All settings live in MemgarConfig and can be set via YAML, environment variables, or constructor args.

Environment variables#

Variable Default Effect
MEMGAR_FEED_ENABLED true Pull signed threat feed at startup
MEMGAR_FEED_MAX_AGE_DAYS 7 Stale cache age before re-fetch
MEMGAR_FEED_GITHUB_REPO slcxtor/memgar Where to fetch the signed bundle
MEMGAR_OBSERVABILITY_ENABLED false Run Prometheus + drift monitor
MEMGAR_OBSERVABILITY_PORT 9090 Prometheus scrape port
MEMGAR_OBSERVABILITY_DRIFT_THRESHOLD 0.20 PSI threshold for drift alerts
MEMGAR_OBSERVABILITY_DRIFT_WINDOW 1000 Window of scans for drift baseline
MEMGAR_CACHE_DIR ~/.cache/memgar Pattern cache + feed cache root
MEMGAR_FAIL_CLOSE false Escalate ALLOW → QUARANTINE when ML/feed degraded
MEMGAR_TRANSFORMER_THRESHOLD 0.92 Min ONNX prob to fire ML-DETECT signal

YAML config#

# memgar.yaml
analysis:
  fail_close: true                 # MEMGAR_FAIL_CLOSE equivalent
  use_llm: false
  semantic_guard: true
  use_transformer_ml: true

feed:
  enabled: true
  max_age_days: 7
  github_repo: slcxtor/memgar

observability:
  enabled: true
  port: 9090
  drift_threshold: 0.2
  drift_window: 1000

Load with:

from memgar.config import MemgarConfig
cfg = MemgarConfig.from_yaml("memgar.yaml")

Constructor overrides#

Constructor args take precedence over both YAML and env vars:

from memgar import Analyzer

a = Analyzer(
    use_llm=False,
    fail_close=True,             # overrides MEMGAR_FAIL_CLOSE
    semantic_guard=True,
    use_transformer_ml=True,
    strict_mode=False,
    use_whitelist=True,
    use_sliding_window=True,
    window_size=1000,
    window_overlap=200,
    correlation_detector=True,
    ensemble_voter=True,
    similarity_layer=True,
)

fail_close decision#

flowchart LR
    A[Analyze] --> B{decision}
    B -->|ALLOW| C{fail_close & any layer degraded?}
    C -->|yes| D[Decision.QUARANTINE]
    C -->|no| E[Decision.ALLOW]
    B -->|QUARANTINE / BLOCK| F[unchanged]

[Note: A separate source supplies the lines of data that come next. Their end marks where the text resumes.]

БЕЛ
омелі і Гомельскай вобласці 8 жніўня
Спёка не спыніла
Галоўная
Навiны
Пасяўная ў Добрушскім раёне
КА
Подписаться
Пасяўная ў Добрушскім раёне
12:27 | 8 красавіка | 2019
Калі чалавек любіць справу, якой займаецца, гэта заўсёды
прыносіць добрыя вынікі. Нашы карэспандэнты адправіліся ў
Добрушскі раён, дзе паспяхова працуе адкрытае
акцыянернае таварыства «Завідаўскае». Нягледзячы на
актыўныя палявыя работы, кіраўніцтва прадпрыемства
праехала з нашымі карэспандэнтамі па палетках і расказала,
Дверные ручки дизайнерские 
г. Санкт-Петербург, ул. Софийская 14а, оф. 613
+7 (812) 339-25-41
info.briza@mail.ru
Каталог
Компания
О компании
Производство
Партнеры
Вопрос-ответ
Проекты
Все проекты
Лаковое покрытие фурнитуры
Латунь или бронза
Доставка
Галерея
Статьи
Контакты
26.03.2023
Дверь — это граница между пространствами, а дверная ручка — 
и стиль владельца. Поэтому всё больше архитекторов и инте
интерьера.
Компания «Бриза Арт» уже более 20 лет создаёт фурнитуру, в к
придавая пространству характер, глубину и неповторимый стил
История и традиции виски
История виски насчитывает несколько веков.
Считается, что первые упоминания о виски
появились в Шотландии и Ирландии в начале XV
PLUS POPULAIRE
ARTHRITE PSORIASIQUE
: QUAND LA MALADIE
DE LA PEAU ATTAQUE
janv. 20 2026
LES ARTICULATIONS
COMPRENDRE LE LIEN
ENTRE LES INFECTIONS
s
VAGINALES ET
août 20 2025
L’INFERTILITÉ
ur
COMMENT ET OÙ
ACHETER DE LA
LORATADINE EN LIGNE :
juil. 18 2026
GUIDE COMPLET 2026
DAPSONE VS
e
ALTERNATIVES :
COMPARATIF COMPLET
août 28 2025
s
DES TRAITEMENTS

When fail_close fires, the explanation is prefixed with [fail_close] Escalated ALLOW→QUARANTINE: 2 layer(s) degraded (layer1.5_semantic_guard, threat_feed). ... so operators can see exactly which signal was missing.

Per-source trust#

a.register_source_trust("openai-api",      0.95)
a.register_source_trust("user-form",       0.40)
a.register_source_trust("untrusted-wiki",  0.10)

Trust is purely operator-defined — memgar never silently learns trust from behaviour. Auto-learned trust would be its own attack surface.